Depuis le début de la campagne, le parti lepéniste égraine au compte-goutte le nom de ceux qui seront sur la liste. Avec, comme stratégie, l’ambition de faire des coups médiatiques censés incarner l’irrésistible dynamique de Jordan Bardella, fort d’une avance insolente dans les sondages. L’ex-directeur de Frontex Fabrice Leggeri, l’ancien avocat de la Manif Pour tous Alexandre Varaut, l’ex-commissaire de police Matthieu Valet ou encore l’essayiste Malika Sorel illustrent cette stratégie consistant à feuilletonner ces recrutements. Non sans risque. Car en plus de frustrer les eurodéputés sortants espérant leur reconduction, le RN s’expose à des retours de flamme.

Malika Sorel et les « cosmopolites »

Outre l’exemple de Saidali Boina Hamissi, ces recrues moins rompues aux codes et aux exigences de la politique nationale frôlent parfois la sortie de route.
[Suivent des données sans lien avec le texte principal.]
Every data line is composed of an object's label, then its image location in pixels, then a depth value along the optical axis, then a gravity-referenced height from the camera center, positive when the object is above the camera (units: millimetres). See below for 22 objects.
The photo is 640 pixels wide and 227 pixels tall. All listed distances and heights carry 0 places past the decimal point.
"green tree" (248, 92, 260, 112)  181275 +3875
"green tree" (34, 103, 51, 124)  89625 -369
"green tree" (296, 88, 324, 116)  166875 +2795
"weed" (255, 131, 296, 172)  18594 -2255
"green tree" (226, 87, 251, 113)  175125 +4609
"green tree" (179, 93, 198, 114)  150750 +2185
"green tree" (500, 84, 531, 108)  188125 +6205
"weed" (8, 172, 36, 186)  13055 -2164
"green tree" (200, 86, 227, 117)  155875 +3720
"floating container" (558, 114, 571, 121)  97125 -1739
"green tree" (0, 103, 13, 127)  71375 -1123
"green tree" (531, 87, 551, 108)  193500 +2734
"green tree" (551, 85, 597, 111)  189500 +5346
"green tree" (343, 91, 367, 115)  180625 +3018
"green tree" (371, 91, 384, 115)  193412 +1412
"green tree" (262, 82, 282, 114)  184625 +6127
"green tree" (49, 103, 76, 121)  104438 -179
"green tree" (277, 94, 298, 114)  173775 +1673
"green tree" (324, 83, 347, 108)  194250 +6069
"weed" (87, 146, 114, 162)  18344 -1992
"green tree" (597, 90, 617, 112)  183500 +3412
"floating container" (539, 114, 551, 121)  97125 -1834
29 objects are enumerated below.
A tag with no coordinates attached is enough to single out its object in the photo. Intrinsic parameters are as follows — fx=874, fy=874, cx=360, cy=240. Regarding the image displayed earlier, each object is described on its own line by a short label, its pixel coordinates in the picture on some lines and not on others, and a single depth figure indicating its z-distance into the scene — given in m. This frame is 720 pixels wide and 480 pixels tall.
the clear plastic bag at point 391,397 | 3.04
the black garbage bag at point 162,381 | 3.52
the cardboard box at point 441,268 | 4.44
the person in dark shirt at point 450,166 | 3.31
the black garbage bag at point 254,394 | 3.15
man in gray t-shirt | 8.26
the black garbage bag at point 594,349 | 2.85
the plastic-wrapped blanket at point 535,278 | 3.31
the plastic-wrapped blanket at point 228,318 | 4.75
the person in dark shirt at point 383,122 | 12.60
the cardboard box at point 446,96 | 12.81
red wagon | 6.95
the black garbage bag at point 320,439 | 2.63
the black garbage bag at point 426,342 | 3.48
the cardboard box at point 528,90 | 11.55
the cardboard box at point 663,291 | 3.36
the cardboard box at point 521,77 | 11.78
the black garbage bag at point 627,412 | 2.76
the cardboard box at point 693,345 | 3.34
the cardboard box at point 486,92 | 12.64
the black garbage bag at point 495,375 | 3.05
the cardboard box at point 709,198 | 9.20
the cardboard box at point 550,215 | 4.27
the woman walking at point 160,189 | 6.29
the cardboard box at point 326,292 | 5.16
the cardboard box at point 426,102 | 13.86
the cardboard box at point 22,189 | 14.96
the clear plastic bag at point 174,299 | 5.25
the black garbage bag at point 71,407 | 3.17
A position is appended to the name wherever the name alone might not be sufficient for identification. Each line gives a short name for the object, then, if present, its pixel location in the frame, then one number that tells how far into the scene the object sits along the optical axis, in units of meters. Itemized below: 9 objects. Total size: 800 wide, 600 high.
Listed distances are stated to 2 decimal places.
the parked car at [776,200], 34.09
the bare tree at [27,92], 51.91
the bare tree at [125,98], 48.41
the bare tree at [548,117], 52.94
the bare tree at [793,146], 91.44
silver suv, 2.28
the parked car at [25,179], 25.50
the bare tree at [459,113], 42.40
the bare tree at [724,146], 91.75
Dimanche 21 avril, c’est Malika Sorel qui a employé un vocabulaire fleurant bon le Front national des années Jean-Marie Le Pen. Sur le plateau de CNews, l’essayiste s’est dite « en guerre » et a ciblé comme coupables les « cosmopolites », au sein desquels elle range le socialiste Raphaël Glucksmann ou encore Jean-Luc Mélenchon. À l’appui, une citation (mal reproduite) de Paul Doumer qui, en 1906, désignait les « cosmopolites » comme ennemis de la nation.

Une référence très en vogue au sein de l’extrême droite groupusculaire. En 2017, l’éphémère candidat, raciste et antisémite, Henry de Lesquen, utilisait le même auteur et la même citation pour faire la guerre aux « cosmopolites ». Soit la déclinaison d’un poncif identitaire, selon lequel une société multiculturelle mute nécessairement en société multiconflictuelle. Un vocabulaire utilisé jadis par Marine Le Pen, abandonné depuis sur l’autel de la normalisation.

Or Malika Sorel n’est pas la première recrue à faire craquer le vernis de la respectabilité que le RN cherche à acquérir.

« Poutine a été élu par les Russes »

Le 9 avril sur BFMTV, c’est Matthieu Valet qui dérogeait déjà à la ligne, dans un contexte où le parti lepéniste multiplie les efforts pour faire oublier sa russophilie. Face au journaliste qui lui demande si Vladimir Poutine est un dictateur, l’ancien policier bafouille : « Un dictateur, c’est quelqu’un qui prend le pouvoir par les armes. Poutine a été élu par les Russes », ose-t-il, avant d’affirmer que l’élection du président russe « n’a pas été contestée » (alors que le scrutin était même contesté pendant le vote). Le russophile Thierry Mariani n’aurait pas dit mieux.

Ce mardi 23 avril, Le Parisien révèle par ailleurs que l’ancien policier a « pulvérisé une voiture de service alors qu’il était de repos » et revient sur l’affaire des bons SNCF appartenant à cinq anciens collègues que l’intéressé a touchés indûment (pour près de 1 000 euros). Une « négligence » pour laquelle l’IGPN lui avait infligé un blâme. Pas idéal pour un parti qui entend incarner le sérieux et l’autorité.